Stripe-style webhook
import { headers } from 'next/headers';
import Stripe from 'stripe';
export async function POST(req: Request) {
const body = await req.text();
const sig = headers().get('stripe-signature');
if (!sig) return new Response('Missing signature', { status: 400 });
let event: Stripe.Event;
try {
event = stripe.webhooks.constructEvent(body, sig, process.env.STRIPE_WEBHOOK_SECRET!);
} catch {
return new Response('Invalid signature', { status: 400 });
}
// Idempotent: store event.id before side effects
await processStripeEvent(event);
return new Response(null, { status: 200 });
}
Use req.text() not req.json() when the provider signs the raw body.
Dynamic routes
app/api/users/[id]/route.ts exports handlers with context.params.
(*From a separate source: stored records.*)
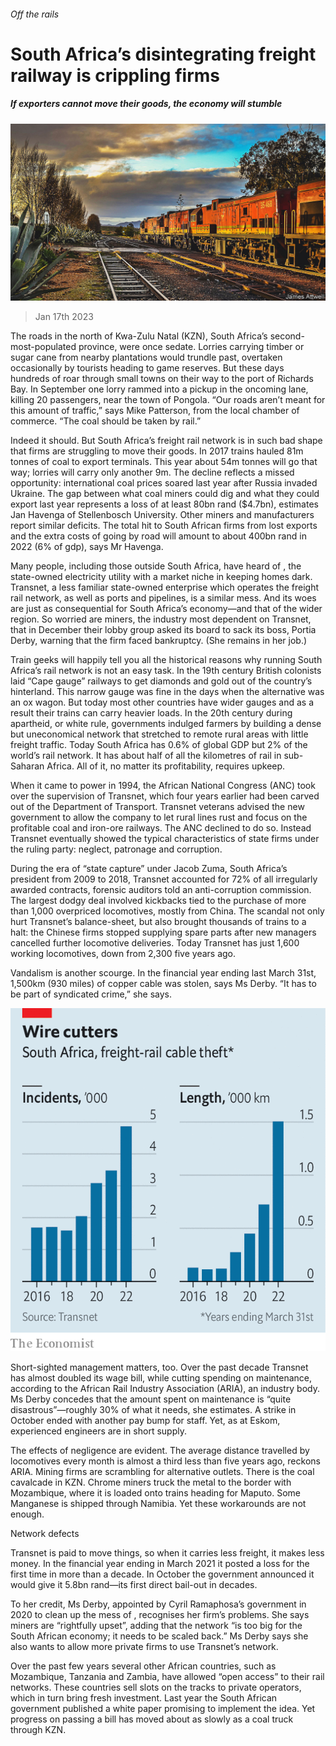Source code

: ###### Off the rails

# South Africa’s disintegrating freight railway is crippling firms 

##### If exporters cannot move their goods, the economy will stumble 

![image](images/20230121_MAP001.jpg) 

> Jan 17th 2023 

The roads in the north of Kwa-Zulu Natal (KZN), South Africa’s second-most-populated province, were once sedate. Lorries carrying timber or sugar cane from nearby plantations would trundle past, overtaken occasionally by tourists heading to game reserves. But these days hundreds of  roar through small towns on their way to the port of Richards Bay. In September one lorry rammed into a pickup in the oncoming lane, killing 20 passengers, near the town of Pongola. “Our roads aren’t meant for this amount of traffic,” says Mike Patterson, from the local chamber of commerce. “The coal should be taken by rail.” 

Indeed it should. But South Africa’s freight rail network is in such bad shape that firms are struggling to move their goods. In 2017 trains hauled 81m tonnes of coal to export terminals. This year about 54m tonnes will go that way; lorries will carry only another 9m. The decline reflects a missed opportunity: international coal prices soared last year after Russia invaded Ukraine. The gap between what coal miners could dig and what they could export last year represents a loss of at least 80bn rand ($4.7bn), estimates Jan Havenga of Stellenbosch University. Other miners and manufacturers report similar deficits. The total hit to South African firms from lost exports and the extra costs of going by road will amount to about 400bn rand in 2022 (6% of gdp), says Mr Havenga.

Many people, including those outside South Africa, have heard of , the state-owned electricity utility with a market niche in keeping homes dark. Transnet, a less familiar state-owned enterprise which operates the freight rail network, as well as ports and pipelines, is a similar mess. And its woes are just as consequential for South Africa’s economy—and that of the wider region. So worried are miners, the industry most dependent on Transnet, that in December their lobby group asked its board to sack its boss, Portia Derby, warning that the firm faced bankruptcy. (She remains in her job.) 

Train geeks will happily tell you all the historical reasons why running South Africa’s rail network is not an easy task. In the 19th century British colonists laid “Cape gauge” railways to get diamonds and gold out of the country’s hinterland. This narrow gauge was fine in the days when the alternative was an ox wagon. But today most other countries have wider gauges and as a result their trains can carry heavier loads. In the 20th century during apartheid, or white rule, governments indulged farmers by building a dense but uneconomical network that stretched to remote rural areas with little freight traffic. Today South Africa has 0.6% of global GDP but 2% of the world’s rail network. It has about half of all the kilometres of rail in sub-Saharan Africa. All of it, no matter its profitability, requires upkeep.

When it came to power in 1994, the African National Congress (ANC) took over the supervision of Transnet, which four years earlier had been carved out of the Department of Transport. Transnet veterans advised the new government to allow the company to let rural lines rust and focus on the profitable coal and iron-ore railways. The ANC declined to do so. Instead Transnet eventually showed the typical characteristics of state firms under the ruling party: neglect, patronage and corruption. 

During the era of “state capture” under Jacob Zuma, South Africa’s president from 2009 to 2018, Transnet accounted for 72% of all irregularly awarded contracts, forensic auditors told an anti-corruption commission. The largest dodgy deal involved kickbacks tied to the purchase of more than 1,000 overpriced locomotives, mostly from China. The scandal not only hurt Transnet’s balance-sheet, but also brought thousands of trains to a halt: the Chinese firms stopped supplying spare parts after new managers cancelled further locomotive deliveries. Today Transnet has just 1,600 working locomotives, down from 2,300 five years ago. 

Vandalism is another scourge. In the financial year ending last March 31st, 1,500km (930 miles) of copper cable was stolen, says Ms Derby. “It has to be part of syndicated crime,” she says.

![image](images/20230121_MAC381.png) 


Short-sighted management matters, too. Over the past decade Transnet has almost doubled its wage bill, while cutting spending on maintenance, according to the African Rail Industry Association (ARIA), an industry body. Ms Derby concedes that the amount spent on maintenance is “quite disastrous”—roughly 30% of what it needs, she estimates. A strike in October ended with another pay bump for staff. Yet, as at Eskom, experienced engineers are in short supply. 

The effects of negligence are evident. The average distance travelled by locomotives every month is almost a third less than five years ago, reckons ARIA. Mining firms are scrambling for alternative outlets. There is the coal cavalcade in KZN. Chrome miners truck the metal to the border with Mozambique, where it is loaded onto trains heading for Maputo. Some Manganese is shipped through Namibia. Yet these workarounds are not enough.

Network defects

Transnet is paid to move things, so when it carries less freight, it makes less money. In the financial year ending in March 2021 it posted a loss for the first time in more than a decade. In October the government announced it would give it 5.8bn rand—its first direct bail-out in decades. 

To her credit, Ms Derby, appointed by Cyril Ramaphosa’s government in 2020 to clean up the mess of , recognises her firm’s problems. She says miners are “rightfully upset”, adding that the network “is too big for the South African economy; it needs to be scaled back.” Ms Derby says she also wants to allow more private firms to use Transnet’s network. 

Over the past few years several other African countries, such as Mozambique, Tanzania and Zambia, have allowed “open access” to their rail networks. These countries sell slots on the tracks to private operators, which in turn bring fresh investment. Last year the South African government published a white paper promising to implement the idea. Yet progress on passing a bill has moved about as slowly as a coal truck through KZN. 

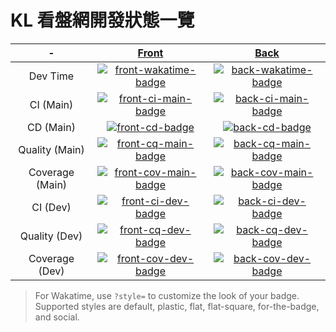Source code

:# KL 看盤網開發狀態一覽

\-              | [Front][front-repo]                            | [Back][back-repo]
:-------------: | :--------------------------------------------: | :------------------------------------------:
Dev Time        | [![front-wakatime-badge]][front-wakatime-link] | [![back-wakatime-badge]][back-wakatime-link]
CI (Main)       | [![front-ci-main-badge]][front-ci-main-link]   | [![back-ci-main-badge]][back-ci-main-link]
CD (Main)       | [![front-cd-badge]][front-cd-link]             | [![back-cd-badge]][back-cd-link]
Quality (Main)  | [![front-cq-main-badge]][front-cq-main-link]   | [![back-cq-main-badge]][back-cq-main-link]
Coverage (Main) | [![front-cov-main-badge]][front-cov-main-link] | [![back-cov-main-badge]][back-cov-main-link]
CI (Dev)        | [![front-ci-dev-badge]][front-ci-dev-link]     | [![back-ci-dev-badge]][back-ci-dev-link]
Quality (Dev)   | [![front-cq-dev-badge]][front-cq-dev-link]     | [![back-cq-dev-badge]][back-cq-dev-link]
Coverage (Dev)  | [![front-cov-dev-badge]][front-cov-dev-link]   | [![back-cov-dev-badge]][back-cov-dev-link]

[front-repo]: https://github.com/RaenonX-Finance/kl-site-front
[front-wakatime-badge]: https://wakatime.com/badge/user/9c3313d2-5936-4c7c-a318-28510e725dae/project/51d1f092-3977-4ae8-a8f2-244ff63f0c12.svg
[front-wakatime-link]: https://wakatime.com/@RaenonX/projects/vymrstikkf
[front-ci-main-badge]: https://raenonx.visualstudio.com/KL-Site/_apis/build/status/KL%20Site%20Front%20(Build)?branchName=main
[front-ci-main-link]: https://raenonx.visualstudio.com/KL-Site/_build/latest?definitionId=3&branchName=main
[front-ci-dev-badge]: https://raenonx.visualstudio.com/KL-Site/_apis/build/status/KL%20Site%20Front%20(Build)?branchName=dev
[front-ci-dev-link]: https://raenonx.visualstudio.com/KL-Site/_build/latest?definitionId=3&branchName=dev
[front-cd-badge]: https://raenonx.vsrm.visualstudio.com/_apis/public/Release/badge/d551efdd-dd52-423e-9957-7a9f2a56119f/5/5
[front-cd-link]: https://raenonx.visualstudio.com/KL-Site/_release?definitionId=5
[front-cq-main-badge]: https://app.codacy.com/project/badge/Grade/940533a080fa4f78a338eaf72e147675?branch=main
[front-cq-main-link]: https://www.codacy.com/gh/RaenonX-Finance/kl-site-front/dashboard?branch=main
[front-cq-dev-badge]: https://app.codacy.com/project/badge/Grade/940533a080fa4f78a338eaf72e147675?branch=dev
[front-cq-dev-link]: https://www.codacy.com/gh/RaenonX-Finance/kl-site-front/dashboard?branch=dev
[front-cov-main-badge]: https://app.codacy.com/project/badge/Coverage/940533a080fa4f78a338eaf72e147675?branch=main
[front-cov-main-link]: https://www.codacy.com/gh/RaenonX-Finance/kl-site-front/dashboard?branch=main
[front-cov-dev-badge]: https://app.codacy.com/project/badge/Coverage/940533a080fa4f78a338eaf72e147675?branch=dev
[front-cov-dev-link]: https://www.codacy.com/gh/RaenonX-Finance/kl-site-front/dashboard?branch=dev

[back-repo]: https://github.com/RaenonX-Finance/kl-site-back
[back-wakatime-badge]: https://wakatime.com/badge/user/9c3313d2-5936-4c7c-a318-28510e725dae/project/ea4d372a-3cec-4be4-b480-645e7beaad0a.svg
[back-wakatime-link]: https://wakatime.com/@RaenonX/projects/mweqpzviqk
[back-ci-main-badge]: https://raenonx.visualstudio.com/KL-Site/_apis/build/status/KL%20Site%20Back%20(Build)?branchName=main
[back-ci-main-link]: https://raenonx.visualstudio.com/KL-Site/_build/latest?definitionId=4&branchName=dev
[back-ci-dev-badge]: https://raenonx.visualstudio.com/KL-Site/_apis/build/status/KL%20Site%20Back%20(Build)?branchName=dev
[back-ci-dev-link]: https://raenonx.visualstudio.com/KL-Site/_build/latest?definitionId=4&branchName=dev
[back-cd-badge]: https://raenonx.vsrm.visualstudio.com/_apis/public/Release/badge/d551efdd-dd52-423e-9957-7a9f2a56119f/3/3
[back-cd-link]: https://raenonx.visualstudio.com/KL-Site/_release?definitionId=3
[back-cq-main-badge]: https://app.codacy.com/project/badge/Grade/81a94fbaf8de4a0ba8d162fcf806aac7?branch=main
[back-cq-main-link]: https://www.codacy.com/gh/RaenonX-Finance/kl-site-back/dashboard?branch=main
[back-cq-dev-badge]: https://app.codacy.com/project/badge/Grade/81a94fbaf8de4a0ba8d162fcf806aac7?branch=dev
[back-cq-dev-link]: https://www.codacy.com/gh/RaenonX-Finance/kl-site-back/dashboard?branch=dev
[back-cov-main-badge]: https://app.codacy.com/project/badge/Coverage/81a94fbaf8de4a0ba8d162fcf806aac7?branch=main
[back-cov-main-link]: https://www.codacy.com/gh/RaenonX-Finance/kl-site-back/dashboard?branch=main
[back-cov-dev-badge]: https://app.codacy.com/project/badge/Coverage/81a94fbaf8de4a0ba8d162fcf806aac7?branch=dev
[back-cov-dev-link]: https://www.codacy.com/gh/RaenonX-Finance/kl-site-back/dashboard?branch=dev

> For Wakatime, use `?style=` to customize the look of your badge. Supported styles are default, plastic, flat, flat-square, for-the-badge, and social.
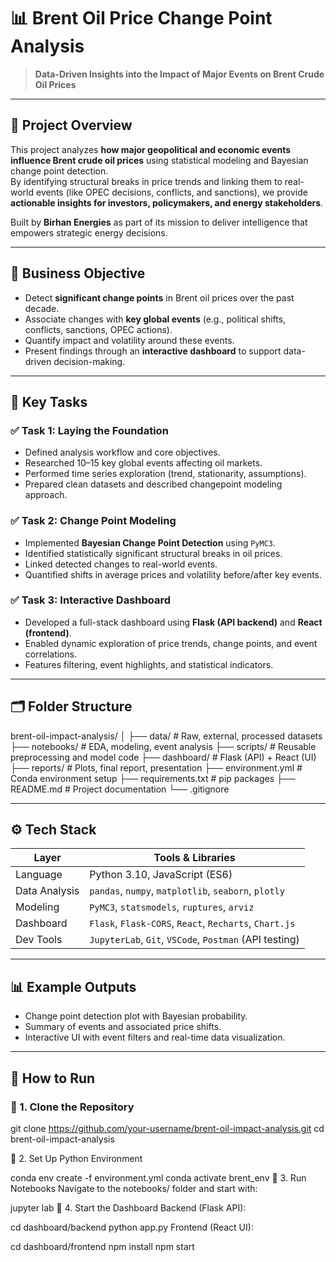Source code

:# 📊 Brent Oil Price Change Point Analysis

> **Data-Driven Insights into the Impact of Major Events on Brent Crude Oil Prices**

---

## 📌 Project Overview

This project analyzes **how major geopolitical and economic events influence Brent crude oil prices** using statistical modeling and Bayesian change point detection.  
By identifying structural breaks in price trends and linking them to real-world events (like OPEC decisions, conflicts, and sanctions), we provide **actionable insights for investors, policymakers, and energy stakeholders**.

Built by **Birhan Energies** as part of its mission to deliver intelligence that empowers strategic energy decisions.

---

## 🎯 Business Objective

- Detect **significant change points** in Brent oil prices over the past decade.
- Associate changes with **key global events** (e.g., political shifts, conflicts, sanctions, OPEC actions).
- Quantify impact and volatility around these events.
- Present findings through an **interactive dashboard** to support data-driven decision-making.

---

## 🧠 Key Tasks

### ✅ Task 1: Laying the Foundation

- Defined analysis workflow and core objectives.
- Researched 10–15 key global events affecting oil markets.
- Performed time series exploration (trend, stationarity, assumptions).
- Prepared clean datasets and described changepoint modeling approach.

### ✅ Task 2: Change Point Modeling

- Implemented **Bayesian Change Point Detection** using `PyMC3`.
- Identified statistically significant structural breaks in oil prices.
- Linked detected changes to real-world events.
- Quantified shifts in average prices and volatility before/after key events.

### ✅ Task 3: Interactive Dashboard

- Developed a full-stack dashboard using **Flask (API backend)** and **React (frontend)**.
- Enabled dynamic exploration of price trends, change points, and event correlations.
- Features filtering, event highlights, and statistical indicators.

---

## 🗂️ Folder Structure

brent-oil-impact-analysis/
│
├── data/ # Raw, external, processed datasets
├── notebooks/ # EDA, modeling, event analysis
├── scripts/ # Reusable preprocessing and model code
├── dashboard/ # Flask (API) + React (UI)
├── reports/ # Plots, final report, presentation
├── environment.yml # Conda environment setup
├── requirements.txt # pip packages
├── README.md # Project documentation
└── .gitignore

---

## ⚙️ Tech Stack

| Layer         | Tools & Libraries                                      |
| ------------- | ------------------------------------------------------ |
| Language      | Python 3.10, JavaScript (ES6)                          |
| Data Analysis | `pandas`, `numpy`, `matplotlib`, `seaborn`, `plotly`   |
| Modeling      | `PyMC3`, `statsmodels`, `ruptures`, `arviz`            |
| Dashboard     | `Flask`, `Flask-CORS`, `React`, `Recharts`, `Chart.js` |
| Dev Tools     | `JupyterLab`, `Git`, `VSCode`, `Postman` (API testing) |

---

## 📊 Example Outputs

- Change point detection plot with Bayesian probability.
- Summary of events and associated price shifts.
- Interactive UI with event filters and real-time data visualization.

---

## 🚀 How to Run

### 🔹 1. Clone the Repository

git clone https://github.com/your-username/brent-oil-impact-analysis.git
cd brent-oil-impact-analysis

🔹 2. Set Up Python Environment

conda env create -f environment.yml
conda activate brent_env
🔹 3. Run Notebooks
Navigate to the notebooks/ folder and start with:

jupyter lab
🔹 4. Start the Dashboard
Backend (Flask API):

cd dashboard/backend
python app.py
Frontend (React UI):

cd dashboard/frontend
npm install
npm start
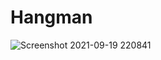 # Hangman

![Screenshot 2021-09-19 220841](https://user-images.githubusercontent.com/54935778/133939849-d552735c-ec17-4a8d-8df6-e2df7857e961.png)
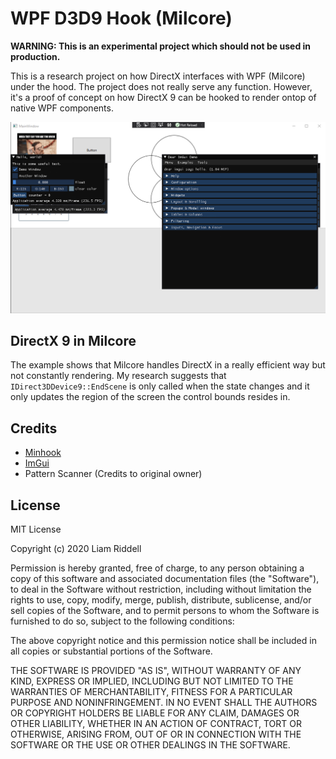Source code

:# WPF D3D9 Hook (Milcore)
**WARNING: This is an experimental project which should not be used in production.**

This is a research project on how DirectX interfaces with WPF (Milcore) under the hood. The project does not really serve any function. However, it's a proof of concept on how DirectX 9 can be hooked to render ontop of native WPF components.

<p align="center">
  <img src="static/example.png"/>
</p>

## DirectX 9 in Milcore
The example shows that Milcore handles DirectX in a really efficient way but not constantly rendering. My research suggests that `IDirect3DDevice9::EndScene` is only called when the state changes and it only updates the region of the screen the control bounds resides in.

## Credits
- [Minhook](https://github.com/TsudaKageyu/minhook)
- [ImGui](https://github.com/ocornut/imgui)
- Pattern Scanner (Credits to original owner)

## License
MIT License

Copyright (c) 2020 Liam Riddell

Permission is hereby granted, free of charge, to any person obtaining a copy
of this software and associated documentation files (the "Software"), to deal
in the Software without restriction, including without limitation the rights
to use, copy, modify, merge, publish, distribute, sublicense, and/or sell
copies of the Software, and to permit persons to whom the Software is
furnished to do so, subject to the following conditions:

The above copyright notice and this permission notice shall be included in all
copies or substantial portions of the Software.

THE SOFTWARE IS PROVIDED "AS IS", WITHOUT WARRANTY OF ANY KIND, EXPRESS OR
IMPLIED, INCLUDING BUT NOT LIMITED TO THE WARRANTIES OF MERCHANTABILITY,
FITNESS FOR A PARTICULAR PURPOSE AND NONINFRINGEMENT. IN NO EVENT SHALL THE
AUTHORS OR COPYRIGHT HOLDERS BE LIABLE FOR ANY CLAIM, DAMAGES OR OTHER
LIABILITY, WHETHER IN AN ACTION OF CONTRACT, TORT OR OTHERWISE, ARISING FROM,
OUT OF OR IN CONNECTION WITH THE SOFTWARE OR THE USE OR OTHER DEALINGS IN THE
SOFTWARE.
Validate id before DB calls.
Edge vs Node
Pick export const runtime = 'edge' only when dependencies support it (no Node-only Stripe SDK on edge without wasm). Webhooks often need Node for crypto and official SDKs.
Summary
Route Handlers are ideal for webhooks and small BFF endpoints. Verify signatures on raw bodies, run idempotent business logic, and choose runtime based on library support—not hype.